NATHALIE Guerin opened Le Festi'Val bar and café two years ago full of high hopes, after working at the main competition in the Burgundy town of Saulieu, the Café du Nord. But business started to tail off after the summer and is now "in free fall".
"Now there's no one," she said, standing in a sombre room with one young man playing a video game by an unused pool table. "People fear the future, and now with the banking crisis, they are even more afraid," the 35-year-old said, close to tears. "T
hey buy a bottle at the supermarket and they drink it at home."
Guerin's plight is being replicated all over France as traditional cafés and bars suffer and even close, hit by changing attitudes, habits and now a poor economic climate. In 1960, France had 200,000 cafés, said Bernard Quartier, president of the National Federation of Cafés, Brasseries and Discotheques. Now it has fewer than 41,500, with an average of two closing every day.
The number of bankruptcies filed by café bars in the first six months of 2008 rose by 56% over the same period a year ago, according to a study by Euler Hermes SFAC, a large credit insurance company. No reliable figures are available for the latter part of this year, when the global financial crisis struck.
"The bar of a café is the parliament of the people," as Honoré de Balzac wrote, but it is being less frequently visited these days, especially by the young.
Not only are the French spending less, and drinking less, cutting down on the intensity and quality of the debates, but on January 1, after much huffing and puffing, France extended its smoking ban to bars, cafés and restaurants.
Marco Mayeux, 42, the bartender of Le Relais, a Paris café in the 18th Arrondissement, said the ban alone had cut his coffee and bar business by 20%.
"A place like mine doesn't appeal to everyone," he said. "There is a coffee-at-the-counter feel that isn't attractive any more."
Guerin is trying to sell her café, but has had only one nibble in this lovely town of about 3,000 people.
Jean-Louis Humbert is the district director of the Federation of Cafés, Brasseries and Discotheques, and he is blunt about Guerin's chances. "It's finished for her," he said. "No one wants to buy it. The banks don't want to lend her any more money, and it will end up in liquidation."
Daniel Perrey, 57, owner of the Café du Crucifix in Crimolois, blamed social change, saying: "Sadly, it is the end to a way of life. The culture is changing, and we feel it."
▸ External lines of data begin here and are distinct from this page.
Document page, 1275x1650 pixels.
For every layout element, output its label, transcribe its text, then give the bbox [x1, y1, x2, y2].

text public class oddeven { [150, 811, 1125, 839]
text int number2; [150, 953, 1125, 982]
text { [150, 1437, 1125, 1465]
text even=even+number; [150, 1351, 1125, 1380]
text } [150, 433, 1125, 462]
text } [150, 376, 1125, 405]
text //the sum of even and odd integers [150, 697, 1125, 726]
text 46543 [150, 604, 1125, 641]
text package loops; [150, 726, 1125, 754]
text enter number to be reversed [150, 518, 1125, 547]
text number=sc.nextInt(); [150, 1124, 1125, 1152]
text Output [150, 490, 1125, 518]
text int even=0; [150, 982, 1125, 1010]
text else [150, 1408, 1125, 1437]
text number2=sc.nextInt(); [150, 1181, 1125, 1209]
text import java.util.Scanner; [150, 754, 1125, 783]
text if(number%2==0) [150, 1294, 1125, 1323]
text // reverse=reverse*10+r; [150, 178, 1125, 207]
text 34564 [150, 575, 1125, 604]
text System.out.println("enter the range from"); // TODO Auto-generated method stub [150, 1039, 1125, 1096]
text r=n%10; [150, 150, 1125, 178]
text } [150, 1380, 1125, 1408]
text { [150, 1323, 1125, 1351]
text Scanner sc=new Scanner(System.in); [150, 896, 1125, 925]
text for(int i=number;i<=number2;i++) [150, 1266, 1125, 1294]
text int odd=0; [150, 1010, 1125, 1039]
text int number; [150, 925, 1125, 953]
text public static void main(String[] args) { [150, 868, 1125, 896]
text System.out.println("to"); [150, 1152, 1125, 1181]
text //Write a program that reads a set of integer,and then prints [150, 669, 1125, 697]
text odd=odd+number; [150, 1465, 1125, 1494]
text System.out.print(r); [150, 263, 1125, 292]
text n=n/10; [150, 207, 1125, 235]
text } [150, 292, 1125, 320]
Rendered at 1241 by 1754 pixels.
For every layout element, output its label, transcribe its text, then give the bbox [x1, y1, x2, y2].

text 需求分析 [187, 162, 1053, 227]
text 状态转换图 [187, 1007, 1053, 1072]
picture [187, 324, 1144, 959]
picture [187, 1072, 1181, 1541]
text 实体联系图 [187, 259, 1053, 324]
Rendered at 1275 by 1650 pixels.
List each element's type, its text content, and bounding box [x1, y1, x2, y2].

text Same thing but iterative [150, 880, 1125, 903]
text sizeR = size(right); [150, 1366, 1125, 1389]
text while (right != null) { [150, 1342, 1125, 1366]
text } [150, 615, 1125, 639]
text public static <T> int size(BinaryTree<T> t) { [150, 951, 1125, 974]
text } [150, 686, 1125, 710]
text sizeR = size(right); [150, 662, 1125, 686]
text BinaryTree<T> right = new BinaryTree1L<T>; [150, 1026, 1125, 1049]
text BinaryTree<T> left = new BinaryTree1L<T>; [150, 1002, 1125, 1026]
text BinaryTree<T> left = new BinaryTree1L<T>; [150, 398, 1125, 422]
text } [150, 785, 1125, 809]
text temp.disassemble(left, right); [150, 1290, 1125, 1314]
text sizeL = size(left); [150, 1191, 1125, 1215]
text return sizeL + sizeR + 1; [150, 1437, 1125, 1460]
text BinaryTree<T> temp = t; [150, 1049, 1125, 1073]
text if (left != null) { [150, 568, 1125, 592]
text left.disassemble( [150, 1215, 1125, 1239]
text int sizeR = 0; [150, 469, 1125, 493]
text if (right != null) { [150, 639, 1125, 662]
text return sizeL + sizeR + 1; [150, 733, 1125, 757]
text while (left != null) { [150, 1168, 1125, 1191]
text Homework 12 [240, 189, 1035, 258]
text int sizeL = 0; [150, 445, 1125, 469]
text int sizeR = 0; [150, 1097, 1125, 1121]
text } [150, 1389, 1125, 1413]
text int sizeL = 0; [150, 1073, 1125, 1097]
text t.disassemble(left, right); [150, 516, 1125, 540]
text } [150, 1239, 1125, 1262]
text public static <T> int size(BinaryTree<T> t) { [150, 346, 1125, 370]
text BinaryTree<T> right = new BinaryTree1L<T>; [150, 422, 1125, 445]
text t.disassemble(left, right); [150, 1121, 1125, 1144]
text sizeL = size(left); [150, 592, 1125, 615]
People are drinking less, smoking less and spending less, and even those who drink are wary of the local police, who now hover near the bar, especially at night, to test the sobriety of drivers. President Nicolas Sarkozy has asked the police to crack down on drunken drivers.
"Workers don't take taxis," Perrey said, stroking his lavish moustache and laughing. He gleefully showed photos of a small car wrapped around a tree in his parking lot, after an accident, saying: "They had to call the firemen to get them out!"
The café, he said, is a kind of public living room, especially in small towns and cities, and it is suffering as habits and laws change.
"We need the café to have an equilibrium between the village and the world outside," Perrey said. "Without the café, you lose the conviviality. You lose your mates. Business agreements are made behind the zinc of the bar."